Cette légende de la musique folklorique de la communauté Shi (au Sud-Kivu) de renommée internationale a vécu les vicissitudes comme tout humain de son vivant. « La Bourgeoisie, la galère ont dessiné aussi son passage sur terre », indique Bulonza révélant que sa vie dans la capitale congolaise n’était pas aussi rose que ça et beaucoup de gens l’observaient sans lui apporter une aide nécessaire pour s’en sortir.

Nonobstant, à l’annonce de sa mort dans des conditions peu déplorables, l’on assiste à une liesse de contributions de toutes sommes pour l’organisation des cérémonies funéraires honorifiques.

Aganze 1er n’est pas le seul à recevoir des hommages de la sorte.

L’artiste danseuse, chanteuse, auteur-compositrice et ex-députée, Élisabeth Tshala Muana Muidikay, décédée le 10 décembre 2022 à Kinshasa, a subi les mêmes pratiques.

Cette autre icône fut l’une des figures de la musique congolaise, et parmi les rares femmes, dans un milieu dominé par les hommes, à atteindre un tel succès au monde entier.
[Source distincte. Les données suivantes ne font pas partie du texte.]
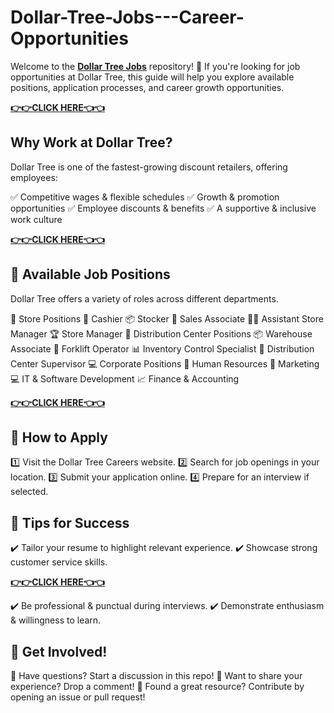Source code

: # Dollar-Tree-Jobs---Career-Opportunities
Welcome to the **[Dollar Tree Jobs](https://offer.tcpfast.com/dollar-tree-jobs/)** repository! 🚀 If you're looking for job opportunities at Dollar Tree, this guide will help you explore available positions, application processes, and career growth opportunities.

**[👉👉CLICK HERE👈👈](https://offer.tcpfast.com/dollar-tree-jobs/)**

## Why Work at Dollar Tree?
Dollar Tree is one of the fastest-growing discount retailers, offering employees:

✅ Competitive wages & flexible schedules
✅ Growth & promotion opportunities
✅ Employee discounts & benefits
✅ A supportive & inclusive work culture


**[👉👉CLICK HERE👈👈](https://offer.tcpfast.com/dollar-tree-jobs/)**

## 🏢 Available Job Positions
Dollar Tree offers a variety of roles across different departments.

🏬 Store Positions
🛒 Cashier
📦 Stocker
🏪 Sales Associate
👨‍💼 Assistant Store Manager
🏆 Store Manager
🚚 Distribution Center Positions
📦 Warehouse Associate
🚜 Forklift Operator
📊 Inventory Control Specialist
🎯 Distribution Center Supervisor
💻 Corporate Positions
🏢 Human Resources
🎯 Marketing
💻 IT & Software Development
📈 Finance & Accounting

**[👉👉CLICK HERE👈👈](https://offer.tcpfast.com/dollar-tree-jobs/)**

## 📌 How to Apply
1️⃣ Visit the Dollar Tree Careers website.
2️⃣ Search for job openings in your location.
3️⃣ Submit your application online.
4️⃣ Prepare for an interview if selected.

## 🚀 Tips for Success
✔️ Tailor your resume to highlight relevant experience.
✔️ Showcase strong customer service skills.

**[👉👉CLICK HERE👈👈](https://offer.tcpfast.com/dollar-tree-jobs/)**

✔️ Be professional & punctual during interviews.
✔️ Demonstrate enthusiasm & willingness to learn.

## 💬 Get Involved!
🔹 Have questions? Start a discussion in this repo!
🔹 Want to share your experience? Drop a comment!
🔹 Found a great resource? Contribute by opening an issue or pull request!
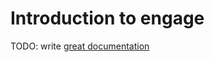# Introduction to engage

TODO: write [great documentation](http://jacobian.org/writing/what-to-write/)
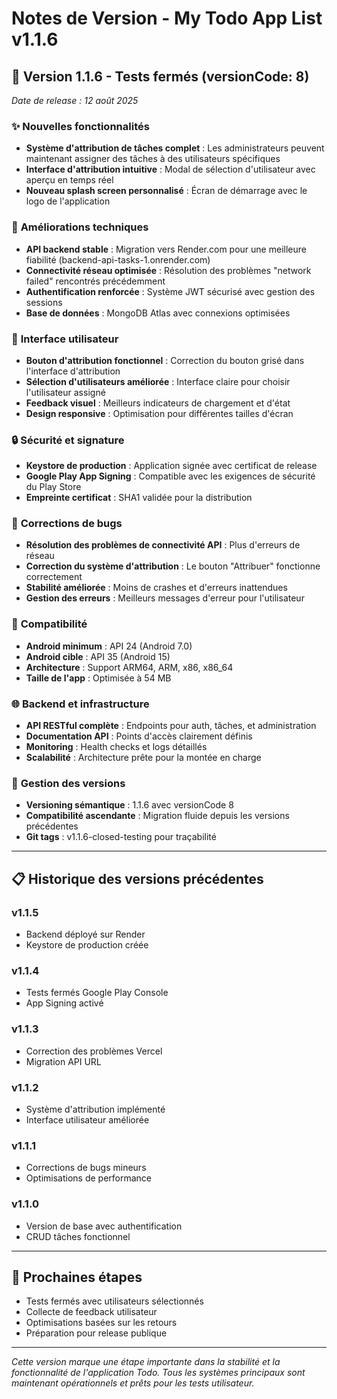 # Notes de Version - My Todo App List v1.1.6

## 🎉 Version 1.1.6 - Tests fermés (versionCode: 8)
*Date de release : 12 août 2025*

### ✨ **Nouvelles fonctionnalités**
- **Système d'attribution de tâches complet** : Les administrateurs peuvent maintenant assigner des tâches à des utilisateurs spécifiques
- **Interface d'attribution intuitive** : Modal de sélection d'utilisateur avec aperçu en temps réel
- **Nouveau splash screen personnalisé** : Écran de démarrage avec le logo de l'application

### 🔧 **Améliorations techniques**
- **API backend stable** : Migration vers Render.com pour une meilleure fiabilité (backend-api-tasks-1.onrender.com)
- **Connectivité réseau optimisée** : Résolution des problèmes "network failed" rencontrés précédemment
- **Authentification renforcée** : Système JWT sécurisé avec gestion des sessions
- **Base de données** : MongoDB Atlas avec connexions optimisées

### 🎨 **Interface utilisateur**
- **Bouton d'attribution fonctionnel** : Correction du bouton grisé dans l'interface d'attribution
- **Sélection d'utilisateurs améliorée** : Interface claire pour choisir l'utilisateur assigné
- **Feedback visuel** : Meilleurs indicateurs de chargement et d'état
- **Design responsive** : Optimisation pour différentes tailles d'écran

### 🔒 **Sécurité et signature**
- **Keystore de production** : Application signée avec certificat de release
- **Google Play App Signing** : Compatible avec les exigences de sécurité du Play Store
- **Empreinte certificat** : SHA1 validée pour la distribution

### 🐛 **Corrections de bugs**
- **Résolution des problèmes de connectivité API** : Plus d'erreurs de réseau
- **Correction du système d'attribution** : Le bouton "Attribuer" fonctionne correctement
- **Stabilité améliorée** : Moins de crashes et d'erreurs inattendues
- **Gestion des erreurs** : Meilleurs messages d'erreur pour l'utilisateur

### 📱 **Compatibilité**
- **Android minimum** : API 24 (Android 7.0)
- **Android cible** : API 35 (Android 15)
- **Architecture** : Support ARM64, ARM, x86, x86_64
- **Taille de l'app** : Optimisée à 54 MB

### 🌐 **Backend et infrastructure**
- **API RESTful complète** : Endpoints pour auth, tâches, et administration
- **Documentation API** : Points d'accès clairement définis
- **Monitoring** : Health checks et logs détaillés
- **Scalabilité** : Architecture prête pour la montée en charge

### 🔄 **Gestion des versions**
- **Versioning sémantique** : 1.1.6 avec versionCode 8
- **Compatibilité ascendante** : Migration fluide depuis les versions précédentes
- **Git tags** : v1.1.6-closed-testing pour traçabilité

---

## 📋 **Historique des versions précédentes**

### v1.1.5
- Backend déployé sur Render
- Keystore de production créée

### v1.1.4  
- Tests fermés Google Play Console
- App Signing activé

### v1.1.3
- Correction des problèmes Vercel
- Migration API URL

### v1.1.2
- Système d'attribution implémenté
- Interface utilisateur améliorée

### v1.1.1
- Corrections de bugs mineurs
- Optimisations de performance

### v1.1.0
- Version de base avec authentification
- CRUD tâches fonctionnel

---

## 🎯 **Prochaines étapes**
- Tests fermés avec utilisateurs sélectionnés
- Collecte de feedback utilisateur  
- Optimisations basées sur les retours
- Préparation pour release publique

---

*Cette version marque une étape importante dans la stabilité et la fonctionnalité de l'application Todo. Tous les systèmes principaux sont maintenant opérationnels et prêts pour les tests utilisateur.*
Les honneurs et soutiens sont venus malheureusement quand elle s’est éteinte. 

La solidarité africaine dont les blancs ne cessaient de vanter la portée sociale, le « ujamaa » : être en famille, des pionnées du panafricanisme, le « Aimons-nous » qui est devenu un slogan actuel mais creux ne sont plus au rendez-vous dans la société congolaise.

Que pense l’opinion de Damien Sezibera encore en vie ?

« Un autre cas qui devrait attirer notre attention soutenue est celui de Damien Sezibera », avertit le jeune Blaise. Son ami est actuellement interné dans une structure sanitaire au niveau de la commune de Kadutu.

Tout le monde connaît les talents et valeurs qu’il a transmis à nombreuses personnalités de notre province, voire de notre pays. Mais, au moment où il est en train de souffrir, personne n’ose lui apporter un quelconque appui. Si par malheur il lui arrivait un sort désagréable, nous verrons tous ceux qui se disent notables, autorités, membre de mutualités et autres organisations se mobiliser en un seul homme pour lui réserver des témoignages, des cérémonies funéraires de marques avec toutes formes de contributions signées au nom de tel ou telle.

Ces quelques cas de figure nous permettent de comprendre ce qu’est devenue notre société. A quoi bon de fuir la vie pour sauver la mort ? Si on assistait une personne de son vivant, on pourrait probablement l’épargner d’une mort précoce, et ce serait un témoignage plus utile.

Mais lorsqu’on abandonne quelqu’un de son vivant pour lui réserver des hommages délicieux à sa mort, c’est une autre façon de se moquer de son existence et cela devient inutile.

Sans se prétendre juge des autres ou donneur de leçons, Blaise Bulonza aimerait ici interpeller ses compatriotes dans le but de raviver leurs valeurs qui semblent être rejetées par les contemporains. Retournons à notre solidarité africaine, à l’ujamaa et gardons au cœur cet adage qui dit : Aimons-nous vivants.

Pour l’analyste Blaise Bulonza, il n’est jamais tard pour revenir à la raison. « Il est inutile de vanter nos adages, nos mutualités, notre foi moins encore nos origines si en pratique nous restons inertes les uns envers les autres », regrette-t-il en lançant pour ce faire un vibrant appel à tous les compatriotes de toutes les générations confondues à vivre les valeurs africaines, chrétiennes et surtout celles des bantus. Aimons-nous vivants.